With 30% of 19-54 year-old Canadians in 2014 identifying their daily lives as stressful, it is clear that for a large proportion of the workforce, stress plays a significant part in their lives. Sustained levels of stress can have serious repercussions for physical and mental health, not only causing insufficient sleep, but also raising the probability of depression or substance abuse. Luckily, yoga offers a natural, safe way of combating stress and often leaves people feeling happier, healthier and re-energized.
Yoga in the workplace
Adults are recommended to carry out at least 2 ½ hours of exercise a week in order to maintain a good level of overall physical health. Along with offering physical benefits, exercise is the perfect antidote to stress. Considering the fact that the statistics show a link between daily stress and employment, a prudent place to practise yoga is arguably at work during a lunch break. Yoga allows you to release stress in a slow, controlled manner. The sustained deep breathing, meditation and guided stretches will enable you to relax your mind and muscles, ‘reset’ your cluttered mind and tackle the rest of the working day with a renewed sense of clarity and energy.
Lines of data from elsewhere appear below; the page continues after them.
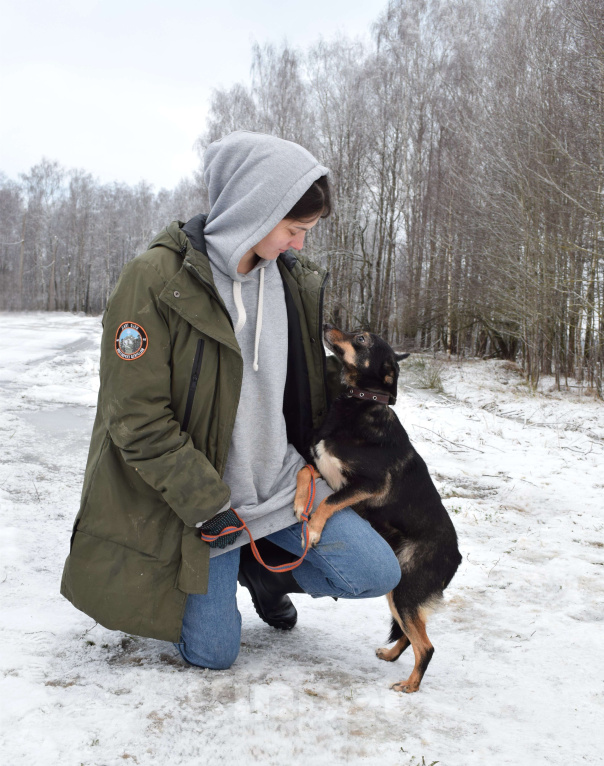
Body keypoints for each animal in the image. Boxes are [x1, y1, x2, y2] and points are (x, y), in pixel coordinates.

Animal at [294, 324, 462, 696]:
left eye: (362, 339)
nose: (325, 326)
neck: (360, 404)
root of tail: (456, 555)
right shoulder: (326, 471)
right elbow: (304, 472)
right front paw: (299, 503)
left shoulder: (366, 486)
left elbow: (326, 503)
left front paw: (313, 531)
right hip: (397, 591)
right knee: (411, 636)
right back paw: (390, 656)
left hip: (405, 590)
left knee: (426, 646)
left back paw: (410, 686)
Recent studies have shown the extra benefits of participating in group exercise compared to exercising alone. However, your choices may be limited, depending on the options available at work. Some places of work have yoga classes available on site, run by an external instructor. This is the best-case scenario, making it easy for you to commit to practising yoga regularly. If no such classes exist, try drumming up enough interest from colleagues and finding an instructor who can run yoga sessions at your place of work. Alternatively, find a quiet space within your work building, or even outside, in which to practise some stretches and focused breathing. If you’re limited on space, there are several effective stretches you can do in a confined area. Child’s pose is a popular choice. Simply kneel on the floor with your big toes touching and your knees wide, before stretching your arms out to the front. This will stretch your back and help you relax. The forward bend is another good option. Sit with your legs stretched out in front of you, slightly bent, and lean gently forward. This loosens up tension in the spine, especially if you have been seated at a desk all day.
Giving yourself just half an hour to an hour away from work may seem difficult but it can make all the difference when it comes to your mental state and productivity. If giving yourself a full lunch break isn’t possible, even making just five minutes for yourself to stretch and relax in a quiet space can really help calm your mind and feel more positive about the rest of the day ahead.